• Collection entries:
★ ★ ★ ★ ★ ★ ★
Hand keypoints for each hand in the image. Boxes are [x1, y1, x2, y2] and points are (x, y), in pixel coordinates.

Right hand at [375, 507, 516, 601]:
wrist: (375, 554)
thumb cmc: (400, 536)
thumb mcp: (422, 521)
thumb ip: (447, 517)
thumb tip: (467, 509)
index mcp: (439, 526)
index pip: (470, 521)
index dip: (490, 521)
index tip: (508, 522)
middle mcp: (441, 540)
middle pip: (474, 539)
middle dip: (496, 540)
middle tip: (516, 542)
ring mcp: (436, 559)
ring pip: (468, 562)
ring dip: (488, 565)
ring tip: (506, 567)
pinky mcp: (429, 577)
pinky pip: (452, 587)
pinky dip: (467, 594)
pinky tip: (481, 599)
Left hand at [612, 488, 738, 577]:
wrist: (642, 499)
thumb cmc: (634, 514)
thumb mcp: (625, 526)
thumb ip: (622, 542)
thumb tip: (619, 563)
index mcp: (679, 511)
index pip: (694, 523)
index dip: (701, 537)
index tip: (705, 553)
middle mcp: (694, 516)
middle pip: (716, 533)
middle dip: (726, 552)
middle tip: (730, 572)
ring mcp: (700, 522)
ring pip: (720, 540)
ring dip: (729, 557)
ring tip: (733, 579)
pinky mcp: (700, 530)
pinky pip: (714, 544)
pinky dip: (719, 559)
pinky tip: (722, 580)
★ ★ ★ ★ ★ ★ ★
• Task to carry out: Copy, without any change, the lines from the one that contains "thumb ip: (622, 542)" to the final line of the entries above.

• Solution for this task:
thumb ip: (622, 542)
thumb tip: (619, 563)
index mcp: (679, 511)
index pip: (694, 523)
index dip: (701, 537)
index tip: (705, 553)
middle mcp: (694, 516)
middle pip: (716, 533)
middle dip: (726, 552)
middle tip: (730, 572)
ring mcp: (700, 522)
ring pip: (720, 540)
ring dip: (729, 557)
ring tip: (733, 579)
pinky mcp: (700, 530)
pinky pip: (714, 544)
pinky dip: (719, 559)
pinky tip: (722, 580)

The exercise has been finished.